La fiction apparaît grâce à l’univers toujours aussi poétique de Mathilde Geldhof, une touche d’exotisme non dépourvue d’humour est aussi apportée par les paysages mixtes de Fred Delangle, mélangeant villes indiennes et quartiers parisiens. Une très belle pièce de Valérie Jouve mêle murailles de lieux en déshérence certainement après expulsion des locataires et un profil du visage en élévation d’un de ses modèles qui ont rendu ses œuvres si touchantes.

Les œuvres les plus novatrices nous attendent en fin de parcours, Guillaume Amat crée un hiatus visuel dans sa série Open Fields en installant sur un site un dispositif d’image qui crée un décalage de type scénique.

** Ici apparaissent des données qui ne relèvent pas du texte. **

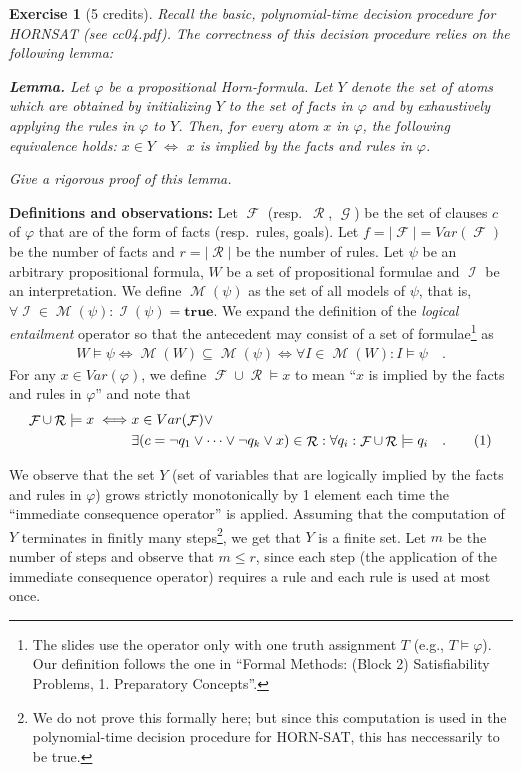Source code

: \documentclass [11pt]{article}
\newtheorem{exercise}[theorem]{Exercise}
\newcommand{\LR}{\Leftrightarrow}
\renewcommand{\phi}{\varphi}
\DeclareMathOperator{\FF}{\mathcal{F}}
\DeclareMathOperator{\RR}{\mathcal{R}}
\DeclareMathOperator{\GG}{\mathcal{G}}
\DeclareMathOperator{\II}{\mathcal{I}}
\DeclareMathOperator{\MM}{\mathcal{M}}
\newcommand{\FRm}{\ensuremath{\FF \cup \RR \models}}
\newcommand{\True}{\mathbf{true}}
\newcommand\numberthis{\addtocounter{equation}{1}\tag{\theequation}}
\newcommand\neqn[1]{\numberthis\label{eqn:#1}}
\begin{document}
\noindent
\begin{exercise}[5 credits]
{\em 
Recall the basic, polynomial-time decision procedure for HORNSAT (see cc04.pdf).
The correctness of this decision procedure 
relies on the following lemma:
}%

\medskip

\noindent
{\bf Lemma.}
Let $\phi$ be a propositional Horn-formula. Let 
$Y$ denote the set of atoms which are obtained by 
initializing $Y$ to the set of facts in $\phi$ and by 
exhaustively applying the rules in $\phi$ to $Y$.
Then, for every atom $x$ in $\phi$, the following equivalence holds: 
%
$x \in Y$ $\LR$ 
$x$ is implied by the facts and rules in $\phi$.

\medskip
\noindent
{\em 
Give a rigorous proof of this lemma.
}%
\end{exercise}

\noindent
\textbf{Definitions and observations:} Let $\FF$ (resp.~$\RR$, $\GG$) be the set of clauses $c$ of $\phi$ that are of the form of facts (resp.~rules, goals).
Let $f=|\FF|=Var(\FF)$ be the number of facts and $r=|\RR|$ be the number of rules.
Let $\psi$ be an arbitrary propositional formula, $W$ be a set of propositional formulae and $\II$ be an interpretation. We define $\MM(\psi)$ as the set of all models of $\psi$, that is, $\forall \II \in \MM(\psi): \II(\psi) = \True$.
We expand the definition of the \emph{logical entailment} operator so that the antecedent may consist of a set of formulae\footnote{The slides use the operator only with one truth assignment $T$ (e.g., $T\models \phi$). Our definition follows the one in ``Formal Methods: (Block 2) Satisfiability Problems, 1. Preparatory Concepts''.} as
\begin{align*}
W \models \psi \iff \MM(W) \subseteq \MM(\psi) \iff \forall I \in \MM(W): I \models \psi \quad .
\end{align*}
For any $x \in Var(\phi)$, we define $\FRm x$ to mean ``$x$ is implied by the facts and rules in $\phi$'' and note that
\begin{align*}
\FRm x \iff & x \in Var(\FF) \lor \\
	    &\exists (c=\neg q_1 \lor \dots \lor \neg q_k \lor x)\in \RR: \forall q_i: \FRm q_i \quad . \neqn{defFRm}
\end{align*}

\noindent
We observe that the set $Y$ (set of variables that are logically implied by the facts and rules in $\phi$) grows strictly monotonically by 1 element each time the ``immediate consequence operator'' is applied. 
Assuming that the computation of $Y$ terminates in finitly many steps\footnote{We do not prove this formally here; but since this computation is used in the polynomial-time decision procedure for HORN-SAT, this has neccessarily to be true.}, we get that $Y$ is a finite set. 
Let $m$ be the number of steps and observe that $m\leq r$, since each step (the application of the immediate consequence operator) requires a rule and each rule is used at most once.
\end{document}
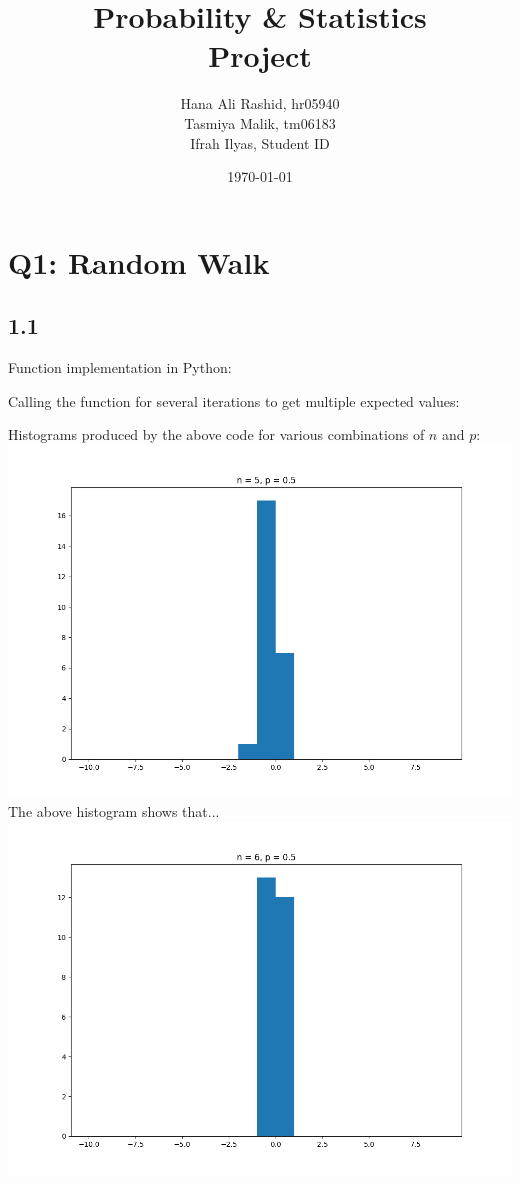 \documentclass[answers]{exam}
\title{Probability \& Statistics\\ Project}
\author{Hana Ali Rashid, hr05940\\ Tasmiya Malik, tm06183\\ Ifrah Ilyas, Student ID}
\date{\today{}}
\begin{document}
\maketitle



\section*{Q1: Random Walk}
\subsection*{1.1}
Function implementation in Python:

Calling the function for several iterations to get multiple expected values:

\pagebreak
Histograms produced by the above code for various combinations of $n$ and $p$:\\
\includegraphics[scale = 0.7]{Q1_histograms/q1n = 5, p = 0.5.png}\\
The above histogram shows that...\\
\includegraphics[scale = 0.7]{Q1_histograms/q1n = 6, p = 0.5.png}\\
\end{document}
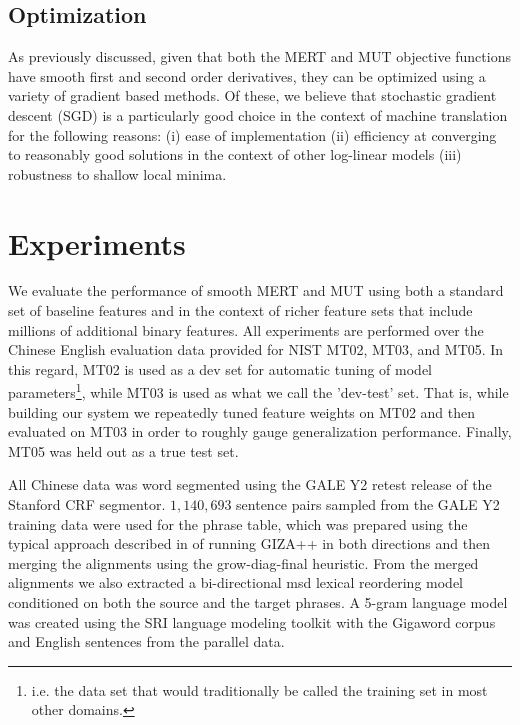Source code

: \documentclass[11pt]{article}
\begin{document}
\subsection{Optimization}

As previously discussed, given that both the MERT and MUT objective functions have smooth first and second order derivatives, they can be optimized using a variety of gradient based methods. Of these, we believe that stochastic gradient descent (SGD) is a particularly good choice in the context of machine translation for the following reasons: (i) ease of implementation (ii) efficiency at converging to reasonably good solutions in the context of other log-linear models \cite{vishwanathan2006} (iii) robustness to shallow local minima. 


\section{Experiments}

We evaluate the performance of smooth MERT and MUT using both a standard set of baseline features and in the context of richer feature sets that include millions of additional binary features. All experiments are performed over the Chinese English evaluation data provided for NIST MT02, MT03, and MT05. In this regard, MT02 is used as a dev set for automatic tuning of model parameters\footnote{i.e. the data set that would traditionally be called the training set in most other domains.}, while MT03 is used as what we call the 'dev-test' set. That is, while building our system we repeatedly tuned feature weights on MT02 and then evaluated on MT03 in order to roughly gauge generalization performance. Finally, MT05 was held out as a true test set.


All Chinese data was word segmented using the GALE Y2 retest release of the Stanford CRF segmentor\cite{tseng2005}. $1,140,693$ sentence pairs sampled from the GALE Y2 training data were used for the phrase table, which was prepared using the typical approach described in \cite{koehn2003} of running GIZA++ \cite{och03} in both directions and then merging the alignments using the grow-diag-final heuristic. From the merged alignments we also extracted a bi-directional msd lexical reordering model conditioned on both the source and the target phrases\cite{koehn2007}. A 5-gram language model was created using the SRI language modeling toolkit \cite{stolcke02srilm} with the Gigaword corpus and English sentences from the parallel data.
 
\end{document}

Michel Le Belhomme avec ses Deux labyrinthes et ses architectures, prototypes les prolonge par ses tracés numériques tandis qu’Alain Bubblex crée des simulations numériques de villes de haute technologie. Lionel Bayol Themines crée des mutations paysagères par modification du codage informatique de l’image d’une photographie originale. Ces mutations graphiques scénographient autrement un paysage singulier tandis qu’Eric Tabucchi dresse à travers trois mini projecteurs une sorte d’atlas vidéo du paysage contemporain de base.